The problem with the cats is only that guys who dig three cats may already... have three cats. Which means if things work out, you'll have six cats. That may be a feature rather than a bug, though.
posted by lollusc at 8:01 PM on June 9, 2013 [2 favorites]


I can't stop getting the heeeeeeeey you're in a wheelchair do you still have orgasms messages. I mean that's a fine question for date three, but, you know what I mean.

Actually, it sounds like you might be screwing yourself here. I would expect that the kind of physical relationship that you can be in - or not be in - is information that most people will want before they can elevate your profile to someone they want to know more about. Your profile is presenting a significant question mark, and when people see a question mark like that in online dating, because they have so many other options available at the same time, they're rarely going to spend weeks building up to teasing it out of you, they're going to want to know before they even consider dating whether you're a good match - "on paper" at least, or if they should simply move on to the next profile.

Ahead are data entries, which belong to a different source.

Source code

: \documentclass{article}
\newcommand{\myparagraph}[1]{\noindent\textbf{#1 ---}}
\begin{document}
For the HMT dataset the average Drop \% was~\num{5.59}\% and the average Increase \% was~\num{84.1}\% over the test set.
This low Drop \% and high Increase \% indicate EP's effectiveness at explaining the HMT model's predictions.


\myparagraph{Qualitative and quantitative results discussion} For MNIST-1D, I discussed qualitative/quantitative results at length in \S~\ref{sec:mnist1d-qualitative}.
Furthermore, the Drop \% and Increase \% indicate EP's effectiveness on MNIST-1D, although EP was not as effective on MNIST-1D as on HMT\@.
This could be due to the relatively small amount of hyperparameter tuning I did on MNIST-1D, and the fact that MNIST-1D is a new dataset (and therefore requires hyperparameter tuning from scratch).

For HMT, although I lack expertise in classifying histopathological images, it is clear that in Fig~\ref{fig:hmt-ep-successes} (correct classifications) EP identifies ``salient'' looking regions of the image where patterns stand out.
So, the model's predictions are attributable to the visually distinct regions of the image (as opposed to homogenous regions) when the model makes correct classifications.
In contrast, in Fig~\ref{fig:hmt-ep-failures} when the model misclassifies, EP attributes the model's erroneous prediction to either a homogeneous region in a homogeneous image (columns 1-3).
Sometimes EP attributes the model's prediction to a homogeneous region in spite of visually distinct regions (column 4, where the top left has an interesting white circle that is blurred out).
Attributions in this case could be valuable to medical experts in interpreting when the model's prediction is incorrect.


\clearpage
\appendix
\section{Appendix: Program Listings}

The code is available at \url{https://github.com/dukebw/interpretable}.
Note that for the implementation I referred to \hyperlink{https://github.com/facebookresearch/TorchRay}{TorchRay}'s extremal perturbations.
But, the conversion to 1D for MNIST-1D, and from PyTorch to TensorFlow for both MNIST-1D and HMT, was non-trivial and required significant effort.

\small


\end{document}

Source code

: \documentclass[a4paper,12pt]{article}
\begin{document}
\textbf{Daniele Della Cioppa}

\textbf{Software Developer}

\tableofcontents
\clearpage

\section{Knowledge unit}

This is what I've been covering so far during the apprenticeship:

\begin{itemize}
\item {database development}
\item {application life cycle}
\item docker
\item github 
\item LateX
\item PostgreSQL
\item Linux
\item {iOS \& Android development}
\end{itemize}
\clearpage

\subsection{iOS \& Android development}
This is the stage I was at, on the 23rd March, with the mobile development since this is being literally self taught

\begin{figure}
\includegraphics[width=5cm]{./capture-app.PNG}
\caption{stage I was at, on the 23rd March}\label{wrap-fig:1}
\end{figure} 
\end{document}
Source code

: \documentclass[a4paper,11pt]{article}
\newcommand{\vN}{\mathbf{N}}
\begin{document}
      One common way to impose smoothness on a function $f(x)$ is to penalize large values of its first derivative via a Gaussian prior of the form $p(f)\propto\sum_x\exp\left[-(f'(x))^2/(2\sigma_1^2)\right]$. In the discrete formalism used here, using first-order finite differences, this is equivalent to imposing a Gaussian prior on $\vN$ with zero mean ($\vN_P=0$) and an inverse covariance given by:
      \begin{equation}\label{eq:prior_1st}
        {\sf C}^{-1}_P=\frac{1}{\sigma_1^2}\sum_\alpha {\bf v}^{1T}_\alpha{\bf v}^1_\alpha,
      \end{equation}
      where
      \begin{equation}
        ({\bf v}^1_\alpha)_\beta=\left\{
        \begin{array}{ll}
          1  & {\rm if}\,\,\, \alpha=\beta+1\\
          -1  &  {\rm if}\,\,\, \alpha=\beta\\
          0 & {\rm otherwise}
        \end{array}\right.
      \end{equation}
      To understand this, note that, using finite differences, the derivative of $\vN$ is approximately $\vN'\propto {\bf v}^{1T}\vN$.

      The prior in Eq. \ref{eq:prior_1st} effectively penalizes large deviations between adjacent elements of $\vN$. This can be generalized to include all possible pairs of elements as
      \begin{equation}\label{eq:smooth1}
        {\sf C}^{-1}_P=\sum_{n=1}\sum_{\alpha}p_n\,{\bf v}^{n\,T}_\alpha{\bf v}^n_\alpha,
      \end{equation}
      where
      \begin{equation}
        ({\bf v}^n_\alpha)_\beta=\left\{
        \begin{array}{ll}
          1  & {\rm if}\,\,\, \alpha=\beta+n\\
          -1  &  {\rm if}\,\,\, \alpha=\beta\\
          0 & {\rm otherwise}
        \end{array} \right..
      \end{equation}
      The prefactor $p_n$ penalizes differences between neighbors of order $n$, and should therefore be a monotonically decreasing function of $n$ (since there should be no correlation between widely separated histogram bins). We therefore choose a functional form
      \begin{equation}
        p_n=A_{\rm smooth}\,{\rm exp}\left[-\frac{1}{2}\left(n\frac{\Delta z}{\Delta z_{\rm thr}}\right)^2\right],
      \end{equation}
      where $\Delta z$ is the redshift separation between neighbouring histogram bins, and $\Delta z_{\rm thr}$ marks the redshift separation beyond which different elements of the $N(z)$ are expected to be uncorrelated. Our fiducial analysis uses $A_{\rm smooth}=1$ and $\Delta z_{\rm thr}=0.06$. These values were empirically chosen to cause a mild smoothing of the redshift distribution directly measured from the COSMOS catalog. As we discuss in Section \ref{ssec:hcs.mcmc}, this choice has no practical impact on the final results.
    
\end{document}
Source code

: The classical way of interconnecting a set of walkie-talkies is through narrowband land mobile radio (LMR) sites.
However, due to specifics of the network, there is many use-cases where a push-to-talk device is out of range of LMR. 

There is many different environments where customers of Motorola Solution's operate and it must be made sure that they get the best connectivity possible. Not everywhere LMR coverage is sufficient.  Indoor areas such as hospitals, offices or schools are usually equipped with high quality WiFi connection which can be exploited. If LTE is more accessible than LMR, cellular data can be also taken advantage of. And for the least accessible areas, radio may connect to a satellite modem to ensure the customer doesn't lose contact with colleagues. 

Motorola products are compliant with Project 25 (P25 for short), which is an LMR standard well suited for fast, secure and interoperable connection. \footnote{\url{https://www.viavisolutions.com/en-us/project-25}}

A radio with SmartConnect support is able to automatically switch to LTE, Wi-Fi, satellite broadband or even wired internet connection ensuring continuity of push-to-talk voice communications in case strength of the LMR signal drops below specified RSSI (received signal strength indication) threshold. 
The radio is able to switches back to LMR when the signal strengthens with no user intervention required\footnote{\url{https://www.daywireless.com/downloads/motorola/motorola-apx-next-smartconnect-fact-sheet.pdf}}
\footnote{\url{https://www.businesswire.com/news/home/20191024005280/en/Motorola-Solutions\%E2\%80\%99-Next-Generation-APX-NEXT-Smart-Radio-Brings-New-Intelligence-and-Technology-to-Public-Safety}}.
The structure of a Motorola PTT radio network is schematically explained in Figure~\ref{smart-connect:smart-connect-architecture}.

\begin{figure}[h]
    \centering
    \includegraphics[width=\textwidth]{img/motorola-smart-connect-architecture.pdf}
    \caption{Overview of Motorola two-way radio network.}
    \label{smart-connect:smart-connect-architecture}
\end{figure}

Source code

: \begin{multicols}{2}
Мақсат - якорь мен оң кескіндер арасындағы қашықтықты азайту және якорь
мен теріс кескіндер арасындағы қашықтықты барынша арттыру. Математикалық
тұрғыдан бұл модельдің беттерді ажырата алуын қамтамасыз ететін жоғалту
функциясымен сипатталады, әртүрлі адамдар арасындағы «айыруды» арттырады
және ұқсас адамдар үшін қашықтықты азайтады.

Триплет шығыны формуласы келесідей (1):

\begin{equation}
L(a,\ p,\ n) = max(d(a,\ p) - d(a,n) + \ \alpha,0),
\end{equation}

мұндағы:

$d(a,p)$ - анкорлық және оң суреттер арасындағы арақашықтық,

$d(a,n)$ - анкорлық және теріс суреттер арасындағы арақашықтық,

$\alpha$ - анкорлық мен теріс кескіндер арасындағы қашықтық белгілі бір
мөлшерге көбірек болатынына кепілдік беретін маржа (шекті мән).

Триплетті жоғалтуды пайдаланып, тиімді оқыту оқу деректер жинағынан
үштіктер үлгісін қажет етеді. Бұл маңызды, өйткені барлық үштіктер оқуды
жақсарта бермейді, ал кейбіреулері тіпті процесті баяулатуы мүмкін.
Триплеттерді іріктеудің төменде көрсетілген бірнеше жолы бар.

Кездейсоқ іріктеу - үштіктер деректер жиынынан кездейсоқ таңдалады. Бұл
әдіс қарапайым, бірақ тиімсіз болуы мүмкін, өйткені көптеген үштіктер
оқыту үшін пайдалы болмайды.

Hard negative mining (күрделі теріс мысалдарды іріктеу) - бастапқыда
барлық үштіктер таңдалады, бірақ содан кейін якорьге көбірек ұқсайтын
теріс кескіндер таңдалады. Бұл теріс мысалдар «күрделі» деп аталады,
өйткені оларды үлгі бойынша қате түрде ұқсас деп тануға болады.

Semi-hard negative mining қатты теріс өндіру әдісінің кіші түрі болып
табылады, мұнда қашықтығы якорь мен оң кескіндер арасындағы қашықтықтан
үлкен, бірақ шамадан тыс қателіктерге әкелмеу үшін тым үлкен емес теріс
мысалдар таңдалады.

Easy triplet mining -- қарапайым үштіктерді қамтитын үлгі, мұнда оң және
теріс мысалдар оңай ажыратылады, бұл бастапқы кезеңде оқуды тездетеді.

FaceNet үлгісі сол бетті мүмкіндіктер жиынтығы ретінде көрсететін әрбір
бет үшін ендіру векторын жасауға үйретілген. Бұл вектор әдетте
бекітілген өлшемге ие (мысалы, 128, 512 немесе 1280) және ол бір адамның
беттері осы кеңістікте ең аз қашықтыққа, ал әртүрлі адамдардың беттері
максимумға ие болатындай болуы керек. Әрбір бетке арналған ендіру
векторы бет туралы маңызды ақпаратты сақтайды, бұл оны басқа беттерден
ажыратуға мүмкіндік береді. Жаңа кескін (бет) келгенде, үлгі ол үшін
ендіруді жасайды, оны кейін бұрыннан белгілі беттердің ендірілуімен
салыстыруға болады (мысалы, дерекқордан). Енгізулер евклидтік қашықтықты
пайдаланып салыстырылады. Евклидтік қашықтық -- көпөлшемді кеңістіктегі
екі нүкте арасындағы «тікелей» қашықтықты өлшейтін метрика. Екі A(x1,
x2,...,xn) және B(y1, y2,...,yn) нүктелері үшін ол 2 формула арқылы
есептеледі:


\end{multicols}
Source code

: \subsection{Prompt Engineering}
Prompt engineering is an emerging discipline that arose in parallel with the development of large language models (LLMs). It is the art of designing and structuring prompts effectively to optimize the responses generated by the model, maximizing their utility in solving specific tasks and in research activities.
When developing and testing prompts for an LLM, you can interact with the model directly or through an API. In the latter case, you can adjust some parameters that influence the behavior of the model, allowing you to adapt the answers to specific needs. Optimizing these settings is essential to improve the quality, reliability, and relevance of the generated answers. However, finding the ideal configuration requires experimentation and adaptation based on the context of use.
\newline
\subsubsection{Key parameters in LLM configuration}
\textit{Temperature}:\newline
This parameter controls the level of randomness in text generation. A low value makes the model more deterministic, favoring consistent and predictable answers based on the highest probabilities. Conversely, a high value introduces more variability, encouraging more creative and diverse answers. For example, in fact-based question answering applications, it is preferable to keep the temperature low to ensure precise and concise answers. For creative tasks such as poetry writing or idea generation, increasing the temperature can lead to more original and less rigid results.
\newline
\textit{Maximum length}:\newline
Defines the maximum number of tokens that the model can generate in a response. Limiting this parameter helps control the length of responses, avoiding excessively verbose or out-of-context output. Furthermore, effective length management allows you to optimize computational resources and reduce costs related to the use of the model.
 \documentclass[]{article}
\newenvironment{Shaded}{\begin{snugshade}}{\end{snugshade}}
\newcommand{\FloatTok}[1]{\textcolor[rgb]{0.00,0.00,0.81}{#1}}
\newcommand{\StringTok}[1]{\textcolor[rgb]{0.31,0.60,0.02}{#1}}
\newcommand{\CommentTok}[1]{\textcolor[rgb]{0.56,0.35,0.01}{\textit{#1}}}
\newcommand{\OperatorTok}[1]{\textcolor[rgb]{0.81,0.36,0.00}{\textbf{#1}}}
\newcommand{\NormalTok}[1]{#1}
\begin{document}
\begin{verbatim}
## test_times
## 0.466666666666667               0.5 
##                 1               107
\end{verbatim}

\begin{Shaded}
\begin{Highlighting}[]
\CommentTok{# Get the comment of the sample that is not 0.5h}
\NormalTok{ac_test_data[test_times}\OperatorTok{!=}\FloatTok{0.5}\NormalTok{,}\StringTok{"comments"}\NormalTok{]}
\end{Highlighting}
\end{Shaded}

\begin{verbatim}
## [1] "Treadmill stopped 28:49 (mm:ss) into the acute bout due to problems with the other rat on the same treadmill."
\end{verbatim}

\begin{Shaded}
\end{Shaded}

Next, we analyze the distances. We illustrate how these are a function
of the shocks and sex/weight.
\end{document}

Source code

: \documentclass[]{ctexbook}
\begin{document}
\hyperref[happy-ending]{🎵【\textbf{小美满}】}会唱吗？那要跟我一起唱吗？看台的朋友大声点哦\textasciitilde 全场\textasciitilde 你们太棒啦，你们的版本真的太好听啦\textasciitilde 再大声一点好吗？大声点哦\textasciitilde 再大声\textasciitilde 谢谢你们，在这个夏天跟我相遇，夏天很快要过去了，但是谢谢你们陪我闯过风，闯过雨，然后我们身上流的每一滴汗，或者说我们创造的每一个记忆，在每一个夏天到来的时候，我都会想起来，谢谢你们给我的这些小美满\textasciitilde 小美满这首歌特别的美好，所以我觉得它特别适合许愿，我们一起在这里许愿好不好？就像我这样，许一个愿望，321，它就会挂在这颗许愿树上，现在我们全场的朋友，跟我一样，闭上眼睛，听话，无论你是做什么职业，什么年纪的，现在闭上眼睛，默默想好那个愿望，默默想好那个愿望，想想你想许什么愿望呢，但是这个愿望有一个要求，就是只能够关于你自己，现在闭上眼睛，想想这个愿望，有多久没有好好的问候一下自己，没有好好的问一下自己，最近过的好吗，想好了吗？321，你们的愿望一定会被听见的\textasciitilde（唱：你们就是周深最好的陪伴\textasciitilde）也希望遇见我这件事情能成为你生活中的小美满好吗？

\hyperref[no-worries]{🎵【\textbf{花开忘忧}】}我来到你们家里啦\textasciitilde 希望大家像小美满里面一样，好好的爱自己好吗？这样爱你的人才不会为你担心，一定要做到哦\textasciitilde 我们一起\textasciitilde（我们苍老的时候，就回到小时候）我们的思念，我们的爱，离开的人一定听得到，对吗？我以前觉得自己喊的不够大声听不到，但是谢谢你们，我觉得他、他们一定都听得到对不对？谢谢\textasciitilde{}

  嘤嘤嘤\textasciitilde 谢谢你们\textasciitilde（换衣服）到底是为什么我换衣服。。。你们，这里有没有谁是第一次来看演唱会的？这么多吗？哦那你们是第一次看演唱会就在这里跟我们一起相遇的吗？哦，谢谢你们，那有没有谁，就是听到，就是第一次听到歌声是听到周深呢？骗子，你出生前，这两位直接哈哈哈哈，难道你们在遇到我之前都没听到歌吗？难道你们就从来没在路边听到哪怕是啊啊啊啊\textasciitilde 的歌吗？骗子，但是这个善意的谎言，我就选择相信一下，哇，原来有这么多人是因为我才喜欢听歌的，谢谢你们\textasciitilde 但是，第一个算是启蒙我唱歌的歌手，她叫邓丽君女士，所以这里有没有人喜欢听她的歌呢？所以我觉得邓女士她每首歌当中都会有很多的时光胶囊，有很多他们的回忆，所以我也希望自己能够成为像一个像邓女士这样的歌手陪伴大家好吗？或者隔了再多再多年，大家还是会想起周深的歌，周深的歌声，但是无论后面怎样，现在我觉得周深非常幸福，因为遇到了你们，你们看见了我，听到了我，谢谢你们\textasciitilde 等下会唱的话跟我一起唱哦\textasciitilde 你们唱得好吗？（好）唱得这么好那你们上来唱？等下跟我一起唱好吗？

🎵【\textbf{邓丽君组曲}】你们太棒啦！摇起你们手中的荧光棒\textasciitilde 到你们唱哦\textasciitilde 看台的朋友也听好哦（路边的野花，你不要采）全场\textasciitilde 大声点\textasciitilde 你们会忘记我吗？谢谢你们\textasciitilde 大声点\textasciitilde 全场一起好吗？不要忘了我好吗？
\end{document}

Known unknowns can be a big turn-off for profiles. For many potentially good people you could meet, I imagine even writing to ask an awkward question doesn't make sense when they can click NEXT! (That doesn't mean they're superficial, it means they're overwhelmed with options, and prioritize profiles with fewer unknowns)

I suggest addressing the issue openly (modestly/tastefully) in your profile, and see if it raises the level of interest and/or the quality of responses.
posted by anonymisc at 11:59 PM on June 9, 2013 [3 favorites]


Re the cat issue - I'm a fellow cat lady. And to my knowledge, there is no Science behind the idea that having multiple cats, per se, is off-putting (that is, nobody has produced a peer-reviewed paper or even an article where someone interviewed a bunch of guys); it's people who don't clean up after their cats, or who don't bother to get them spayed/neutered or provide basic care, that is a turn-off. (Same with dogs or any other pets, really.)

People want to know "does your house smell like a giant litterbox?" "Are you a responsible pet owner?" So you might want to note somewhere that you're neat and clean.
posted by Rosie M. Banks at 6:07 AM on June 10, 2013


I suggest addressing the issue openly (modestly/tastefully) in your profile, and see if it raises the level of interest and/or the quality of responses.

This! Advantages: If someone opens with a question you've answered in your profile, you'll know they haven't read it.

If you look at other's profiles, you'll see a lot that people might not find out about until after a date or two or three. It really helps to encourage people you are interested in to message you to be upfront about things.